I know it is close, so very close, to being awesome. Every part of my being is telling me that this deck is going to be great…in a few weeks. At the moment, I’m missing something. Something to bridge the gap. Something to answer a permanent that we might not be able to handle. Something to win the game if it goes super-late.
I haven’t found it yet, but I’m working on it.
Many of you will be in the same boat, having a brew that looks delightful, only to see it fall apart under the pressure of an actual tournament. Decks like this need a lot of love, a lot of time and effort, in order to make them tournament-worthy. I’m pretty sad about it, because this deck is doing exactly the type of stuff I want to do, but it is currently my backup for Baltimore because it doesn’t adhere to the rules. It’s too flashy, the mana is a bit off, and the spells are too reliant on synergy as opposed to raw power.
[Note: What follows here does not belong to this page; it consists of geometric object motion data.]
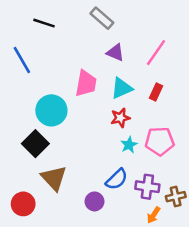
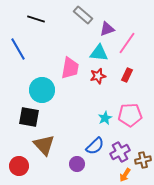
purple triangle: (115, 53) -> (107, 29), moved, turned -42
cyan triangle: (122, 88) -> (99, 53), moved, turned 30
red star: (120, 118) -> (98, 76), moved
black square: (35, 144) -> (29, 117), turned -35
purple cross: (147, 187) -> (120, 152), turned -36

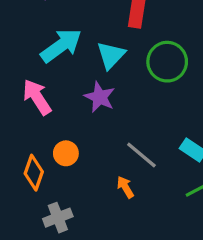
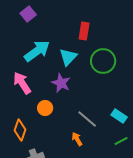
orange circle: (66, 153) -> (45, 108), moved

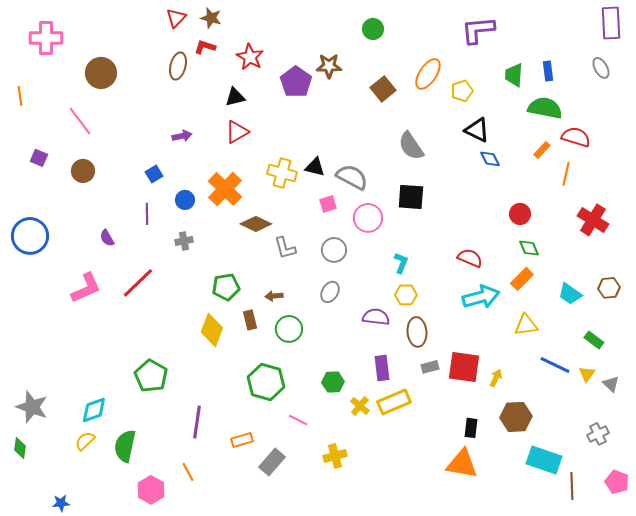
And that is a mistake that I often make: I make my decks overly complicated in the beginning and work my way towards making them more consistent, or a bit less erratic. And you must do the same. At the moment, I’m sure all of you have these grand ideas in your head about certain cards or decks you want to try out, from Westvale Abbey Aristocrats to G/R Planeswalker Tokens, but I assure you that you’ll have better results if you make your deck leaner, more focused, and maybe even lower the curve just a bit.
And probably throw in an extra land for good measure.
Baltimore or Less
While I don’t know what I’m playing at #SCGBALT just yet, I have a lot of ideas floating around that I need to try out. The two decklists in the article are fine, but certainly could use a bit of love. I’ve done a lot more testing for this new Standard format than I have in a very long time, mostly thanks to Gerry Thompson and the rest of the Roanoke gang getting me out of the house. Testing with friends can be a ton of fun, but finding the balance between real life and Magic can be trying at times.
I’m looking forward to this new format, and every new deck that is sure to show up. There could be some geniuses who break the format with their strange brews, but that hasn’t happened in quite some time. My bet is on a simple, yet elegantly built aggressive deck. At least, that’s how it always seems to go.